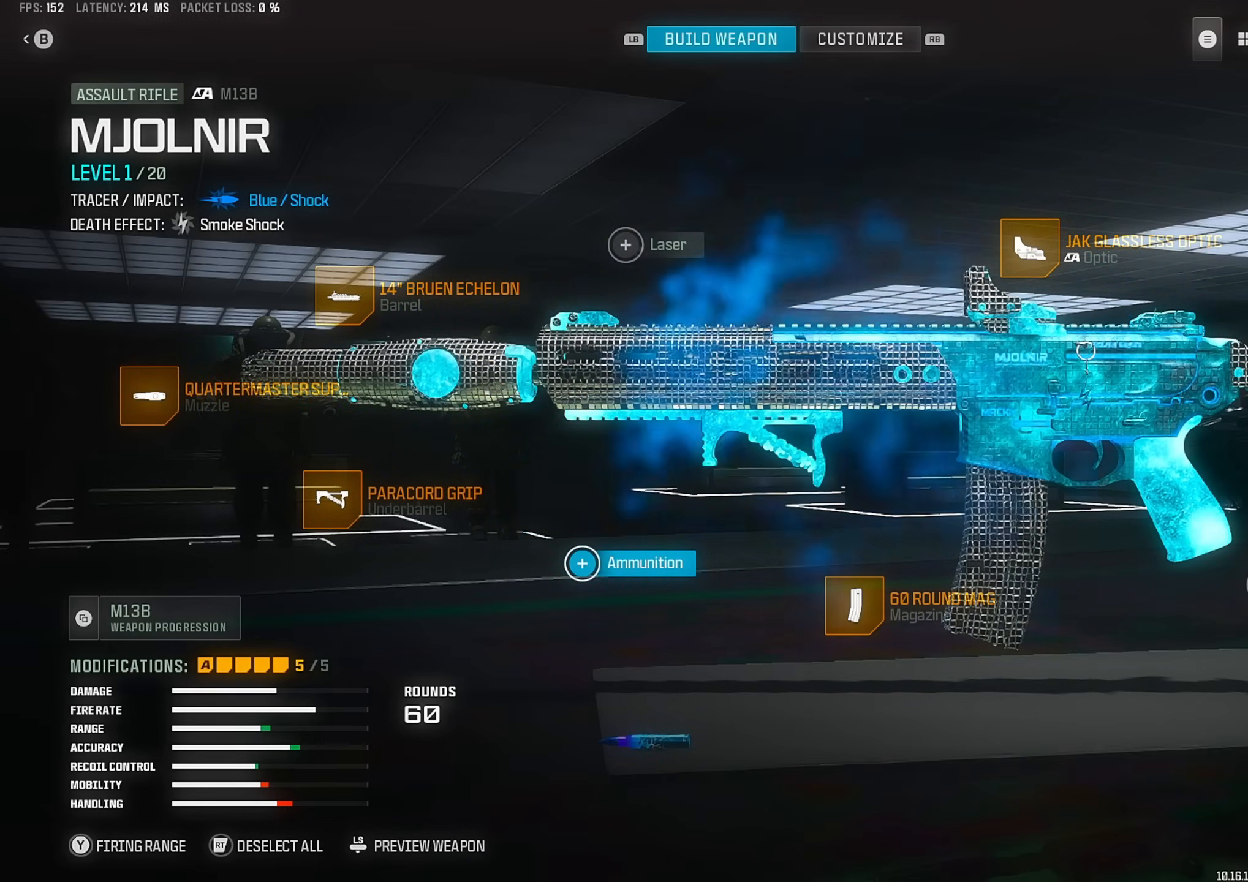
{"buttons": [], "left_stick": "center", "right_stick": "center", "events": []}
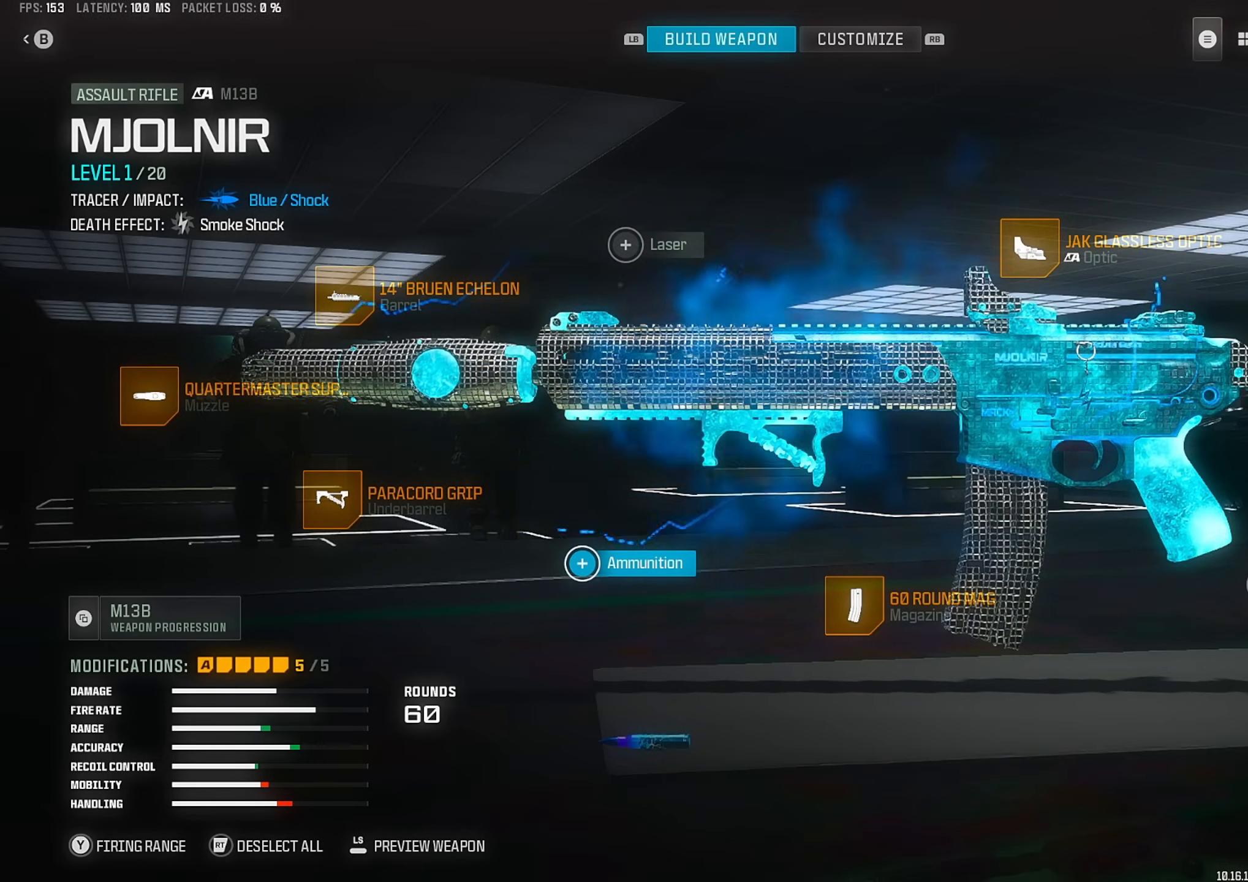
{"buttons": [], "left_stick": "center", "right_stick": "center", "events": [[133, "CIRCLE", "down"], [283, "CIRCLE", "up"]]}
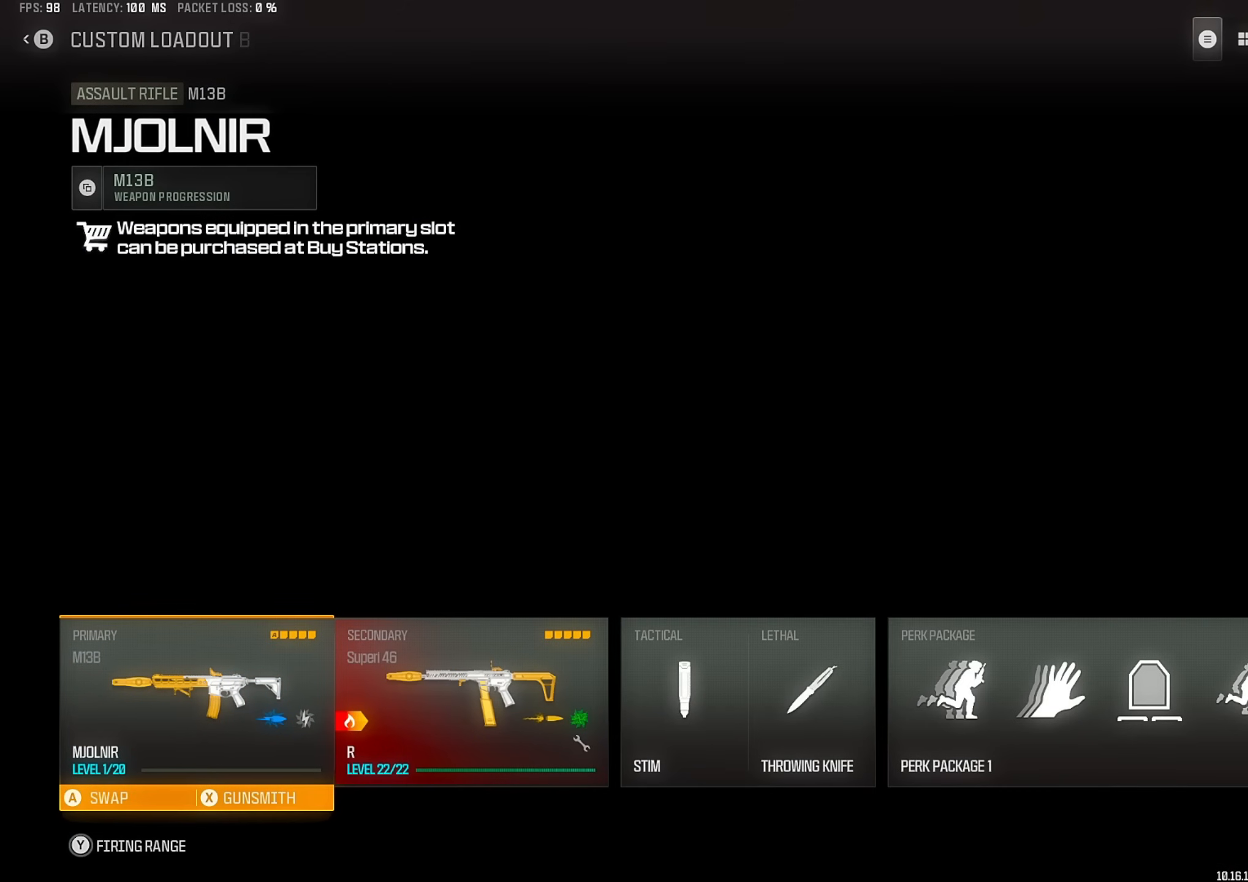
{"buttons": [], "left_stick": "center", "right_stick": "center", "events": []}
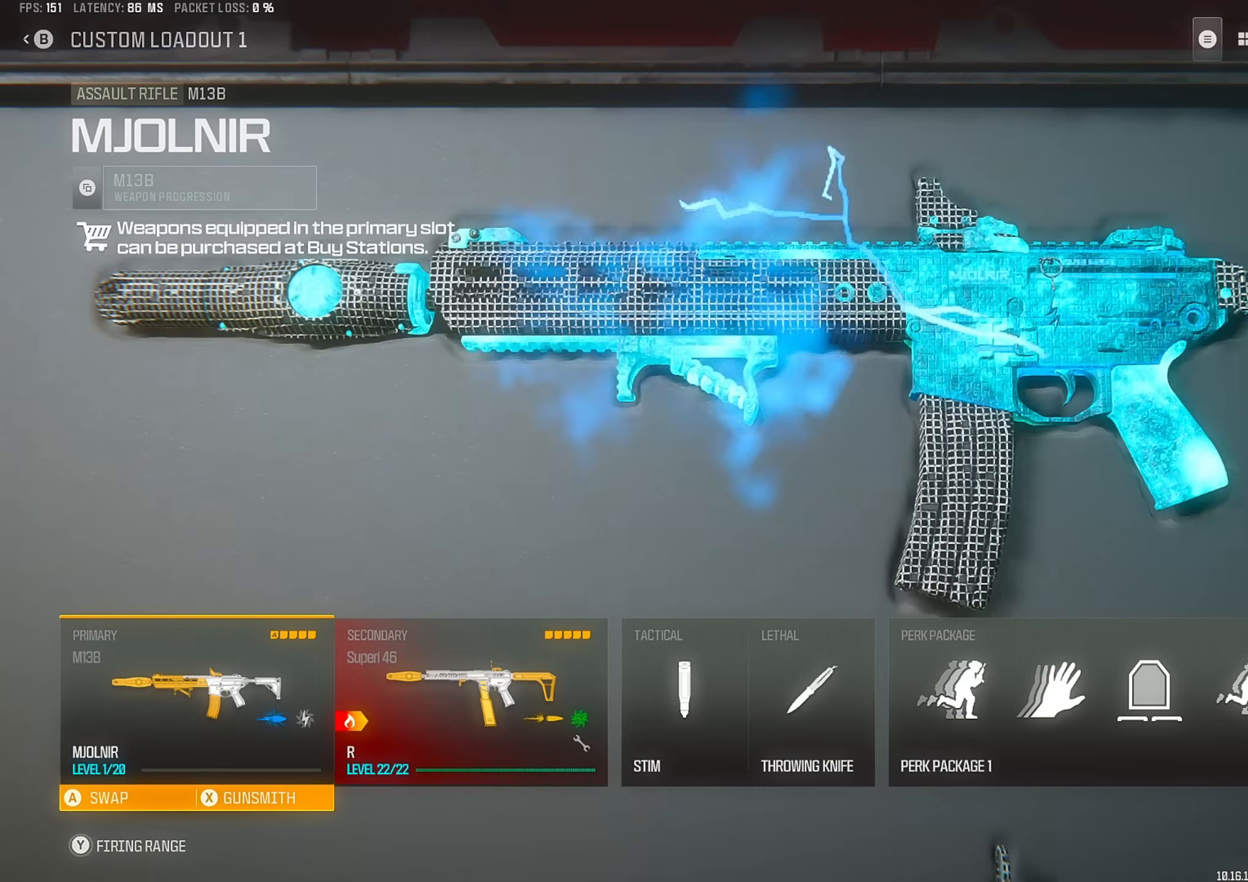
{"buttons": [], "left_stick": "center", "right_stick": "center", "events": [[133, "DPAD_RIGHT", "down"], [283, "DPAD_RIGHT", "up"]]}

**WHAT IS NEEDED:**
Return the full material word for word. Do not include the pictures.

**ANSWER FOR THIS EXERCISE:**
{"buttons": [], "left_stick": "center", "right_stick": "center", "events": []}
{"buttons": [], "left_stick": "center", "right_stick": "center", "events": [[133, "CIRCLE", "down"], [283, "CIRCLE", "up"]]}
{"buttons": [], "left_stick": "center", "right_stick": "center", "events": []}
{"buttons": [], "left_stick": "center", "right_stick": "center", "events": [[133, "DPAD_RIGHT", "down"], [283, "DPAD_RIGHT", "up"]]}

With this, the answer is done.